| WHAT YOU SHOULD DO |
Only lines with the string "supporting" should be returned from the data below.

━━━━━ INFORMATION SHOWN ━━━━━

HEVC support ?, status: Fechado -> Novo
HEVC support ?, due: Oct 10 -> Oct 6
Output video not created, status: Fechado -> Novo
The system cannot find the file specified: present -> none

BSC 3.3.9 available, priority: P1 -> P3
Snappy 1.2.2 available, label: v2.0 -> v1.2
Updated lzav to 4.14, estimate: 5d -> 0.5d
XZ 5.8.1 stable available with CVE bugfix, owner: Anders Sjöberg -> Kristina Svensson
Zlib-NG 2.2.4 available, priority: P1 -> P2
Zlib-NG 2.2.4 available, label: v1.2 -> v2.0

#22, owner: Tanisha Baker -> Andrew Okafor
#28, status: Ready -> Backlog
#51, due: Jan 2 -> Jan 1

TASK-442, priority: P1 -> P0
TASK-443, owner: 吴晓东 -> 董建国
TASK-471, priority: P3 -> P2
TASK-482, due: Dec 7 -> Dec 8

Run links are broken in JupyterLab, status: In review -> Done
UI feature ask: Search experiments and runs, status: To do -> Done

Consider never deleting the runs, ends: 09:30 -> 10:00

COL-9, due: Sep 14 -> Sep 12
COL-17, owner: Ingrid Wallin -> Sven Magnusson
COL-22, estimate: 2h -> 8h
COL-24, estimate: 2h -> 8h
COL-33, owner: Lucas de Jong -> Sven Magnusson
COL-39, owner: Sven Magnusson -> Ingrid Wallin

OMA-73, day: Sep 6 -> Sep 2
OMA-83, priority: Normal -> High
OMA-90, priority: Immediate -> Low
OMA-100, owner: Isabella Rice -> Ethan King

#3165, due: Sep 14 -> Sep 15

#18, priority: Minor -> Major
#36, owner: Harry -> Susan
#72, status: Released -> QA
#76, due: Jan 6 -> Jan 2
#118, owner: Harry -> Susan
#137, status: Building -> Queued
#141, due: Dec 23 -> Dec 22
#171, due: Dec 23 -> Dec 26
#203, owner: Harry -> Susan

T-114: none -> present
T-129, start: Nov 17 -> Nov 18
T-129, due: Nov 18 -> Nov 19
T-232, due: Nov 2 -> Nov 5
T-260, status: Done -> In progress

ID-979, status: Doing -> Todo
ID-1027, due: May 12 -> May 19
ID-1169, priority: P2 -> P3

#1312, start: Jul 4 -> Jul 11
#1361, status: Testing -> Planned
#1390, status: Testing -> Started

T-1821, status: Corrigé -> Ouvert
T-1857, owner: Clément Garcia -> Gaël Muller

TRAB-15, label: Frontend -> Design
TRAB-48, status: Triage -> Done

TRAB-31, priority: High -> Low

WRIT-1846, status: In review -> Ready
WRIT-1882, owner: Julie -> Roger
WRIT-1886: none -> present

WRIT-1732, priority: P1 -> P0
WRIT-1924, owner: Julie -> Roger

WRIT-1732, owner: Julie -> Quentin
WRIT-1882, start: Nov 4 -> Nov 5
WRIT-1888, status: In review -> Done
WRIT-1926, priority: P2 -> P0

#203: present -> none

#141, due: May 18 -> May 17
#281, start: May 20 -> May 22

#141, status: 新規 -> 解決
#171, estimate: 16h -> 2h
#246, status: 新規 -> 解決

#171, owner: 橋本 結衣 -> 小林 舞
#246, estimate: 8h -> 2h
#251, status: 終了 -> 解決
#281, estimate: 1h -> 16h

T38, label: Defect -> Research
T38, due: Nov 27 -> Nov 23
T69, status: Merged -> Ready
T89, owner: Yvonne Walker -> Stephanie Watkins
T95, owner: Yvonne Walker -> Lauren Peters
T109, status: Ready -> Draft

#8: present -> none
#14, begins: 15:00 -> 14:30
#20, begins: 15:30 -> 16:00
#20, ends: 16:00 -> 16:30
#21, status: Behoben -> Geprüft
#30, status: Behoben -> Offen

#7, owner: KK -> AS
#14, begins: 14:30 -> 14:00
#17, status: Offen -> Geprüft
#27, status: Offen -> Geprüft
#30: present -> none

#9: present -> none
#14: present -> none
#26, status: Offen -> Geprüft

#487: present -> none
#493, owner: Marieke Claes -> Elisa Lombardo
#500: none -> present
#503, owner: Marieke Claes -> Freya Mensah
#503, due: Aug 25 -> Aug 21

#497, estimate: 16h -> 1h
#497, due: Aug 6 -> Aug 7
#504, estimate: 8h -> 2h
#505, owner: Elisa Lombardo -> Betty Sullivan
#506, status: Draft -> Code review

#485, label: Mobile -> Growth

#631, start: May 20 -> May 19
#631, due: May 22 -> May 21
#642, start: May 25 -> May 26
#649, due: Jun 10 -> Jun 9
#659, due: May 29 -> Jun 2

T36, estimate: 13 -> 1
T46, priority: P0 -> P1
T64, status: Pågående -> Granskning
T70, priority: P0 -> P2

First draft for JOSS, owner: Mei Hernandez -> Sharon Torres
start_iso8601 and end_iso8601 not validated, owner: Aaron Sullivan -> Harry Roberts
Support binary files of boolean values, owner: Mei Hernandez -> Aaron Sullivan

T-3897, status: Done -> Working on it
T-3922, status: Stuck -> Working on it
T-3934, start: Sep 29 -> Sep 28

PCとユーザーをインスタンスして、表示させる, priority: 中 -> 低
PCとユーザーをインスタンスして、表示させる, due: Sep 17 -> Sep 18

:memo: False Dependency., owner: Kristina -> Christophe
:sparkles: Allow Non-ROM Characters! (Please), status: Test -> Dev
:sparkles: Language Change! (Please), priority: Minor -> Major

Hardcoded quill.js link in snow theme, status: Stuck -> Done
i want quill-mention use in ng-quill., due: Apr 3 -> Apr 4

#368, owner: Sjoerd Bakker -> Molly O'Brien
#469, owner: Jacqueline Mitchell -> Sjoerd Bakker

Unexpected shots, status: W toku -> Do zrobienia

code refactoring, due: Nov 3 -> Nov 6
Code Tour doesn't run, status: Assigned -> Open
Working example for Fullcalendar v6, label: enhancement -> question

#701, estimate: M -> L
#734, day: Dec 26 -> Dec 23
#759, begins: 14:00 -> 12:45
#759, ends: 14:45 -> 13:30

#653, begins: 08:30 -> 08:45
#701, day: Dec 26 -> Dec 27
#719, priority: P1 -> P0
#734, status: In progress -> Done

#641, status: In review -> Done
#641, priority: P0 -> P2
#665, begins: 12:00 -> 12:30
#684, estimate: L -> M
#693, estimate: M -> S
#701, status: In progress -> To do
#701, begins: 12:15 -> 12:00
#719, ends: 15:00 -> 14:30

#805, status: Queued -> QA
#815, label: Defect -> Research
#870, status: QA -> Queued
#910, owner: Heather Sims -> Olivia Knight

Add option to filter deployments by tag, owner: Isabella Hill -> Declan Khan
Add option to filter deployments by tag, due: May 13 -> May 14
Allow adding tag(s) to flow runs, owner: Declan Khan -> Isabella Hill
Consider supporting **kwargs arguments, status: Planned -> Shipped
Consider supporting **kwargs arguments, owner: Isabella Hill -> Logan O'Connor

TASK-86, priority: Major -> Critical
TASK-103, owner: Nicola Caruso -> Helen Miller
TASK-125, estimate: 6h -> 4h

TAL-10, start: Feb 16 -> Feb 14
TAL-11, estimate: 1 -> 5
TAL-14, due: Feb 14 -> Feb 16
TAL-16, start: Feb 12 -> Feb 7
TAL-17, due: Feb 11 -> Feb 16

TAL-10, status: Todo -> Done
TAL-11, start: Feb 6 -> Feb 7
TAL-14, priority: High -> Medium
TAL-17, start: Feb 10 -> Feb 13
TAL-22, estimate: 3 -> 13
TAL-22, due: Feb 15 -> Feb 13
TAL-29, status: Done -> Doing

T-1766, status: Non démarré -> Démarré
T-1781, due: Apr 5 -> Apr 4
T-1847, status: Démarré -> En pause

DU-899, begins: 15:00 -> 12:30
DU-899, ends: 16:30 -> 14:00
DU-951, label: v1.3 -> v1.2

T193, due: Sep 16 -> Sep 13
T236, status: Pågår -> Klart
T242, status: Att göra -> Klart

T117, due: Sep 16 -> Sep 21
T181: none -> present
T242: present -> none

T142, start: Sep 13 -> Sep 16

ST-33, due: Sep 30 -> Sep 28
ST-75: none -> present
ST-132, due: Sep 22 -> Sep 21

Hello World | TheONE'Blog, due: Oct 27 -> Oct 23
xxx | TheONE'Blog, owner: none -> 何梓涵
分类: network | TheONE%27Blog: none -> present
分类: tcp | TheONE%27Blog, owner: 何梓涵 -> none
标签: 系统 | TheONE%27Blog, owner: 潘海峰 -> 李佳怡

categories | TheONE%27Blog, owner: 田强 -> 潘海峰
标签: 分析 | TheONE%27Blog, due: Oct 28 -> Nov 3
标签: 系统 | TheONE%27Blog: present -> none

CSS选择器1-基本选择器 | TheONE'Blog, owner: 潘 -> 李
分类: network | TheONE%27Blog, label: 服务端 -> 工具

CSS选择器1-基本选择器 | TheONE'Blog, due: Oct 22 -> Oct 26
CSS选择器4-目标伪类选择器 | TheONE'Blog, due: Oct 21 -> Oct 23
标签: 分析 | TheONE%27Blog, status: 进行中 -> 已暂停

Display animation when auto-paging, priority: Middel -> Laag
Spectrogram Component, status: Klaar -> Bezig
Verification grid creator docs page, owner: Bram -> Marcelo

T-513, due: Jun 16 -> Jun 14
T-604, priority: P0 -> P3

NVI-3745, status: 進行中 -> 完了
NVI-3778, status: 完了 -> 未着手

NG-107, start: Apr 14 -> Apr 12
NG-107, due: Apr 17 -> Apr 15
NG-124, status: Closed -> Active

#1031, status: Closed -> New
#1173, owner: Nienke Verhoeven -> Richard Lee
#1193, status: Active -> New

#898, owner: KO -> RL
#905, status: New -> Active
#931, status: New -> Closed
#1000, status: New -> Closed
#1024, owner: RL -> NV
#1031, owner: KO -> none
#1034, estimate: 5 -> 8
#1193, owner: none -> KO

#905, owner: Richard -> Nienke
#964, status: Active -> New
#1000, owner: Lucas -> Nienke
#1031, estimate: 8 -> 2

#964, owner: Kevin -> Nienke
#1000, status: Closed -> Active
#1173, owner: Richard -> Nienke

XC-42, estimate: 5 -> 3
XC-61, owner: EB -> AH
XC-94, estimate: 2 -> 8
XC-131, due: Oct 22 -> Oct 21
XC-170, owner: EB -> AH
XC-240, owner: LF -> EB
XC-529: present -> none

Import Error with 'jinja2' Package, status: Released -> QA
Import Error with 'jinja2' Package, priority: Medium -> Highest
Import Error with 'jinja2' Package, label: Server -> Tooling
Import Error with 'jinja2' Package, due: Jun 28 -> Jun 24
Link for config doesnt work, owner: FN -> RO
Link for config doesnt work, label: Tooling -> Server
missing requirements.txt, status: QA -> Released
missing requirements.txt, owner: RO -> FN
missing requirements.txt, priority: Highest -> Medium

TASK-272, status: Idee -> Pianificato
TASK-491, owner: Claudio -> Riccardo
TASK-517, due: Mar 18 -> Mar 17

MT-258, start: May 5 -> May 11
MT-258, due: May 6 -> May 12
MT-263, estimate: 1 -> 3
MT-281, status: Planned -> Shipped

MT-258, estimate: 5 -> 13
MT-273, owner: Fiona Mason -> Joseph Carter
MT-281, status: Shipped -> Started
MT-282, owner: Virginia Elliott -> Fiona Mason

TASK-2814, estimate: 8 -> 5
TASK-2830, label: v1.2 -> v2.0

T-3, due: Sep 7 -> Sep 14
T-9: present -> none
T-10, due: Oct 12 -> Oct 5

━━━━━

| RESPONSE FOR THIS EXERCISE |
Consider supporting **kwargs arguments, status: Planned -> Shipped
Consider supporting **kwargs arguments, owner: Isabella Hill -> Logan O'Connor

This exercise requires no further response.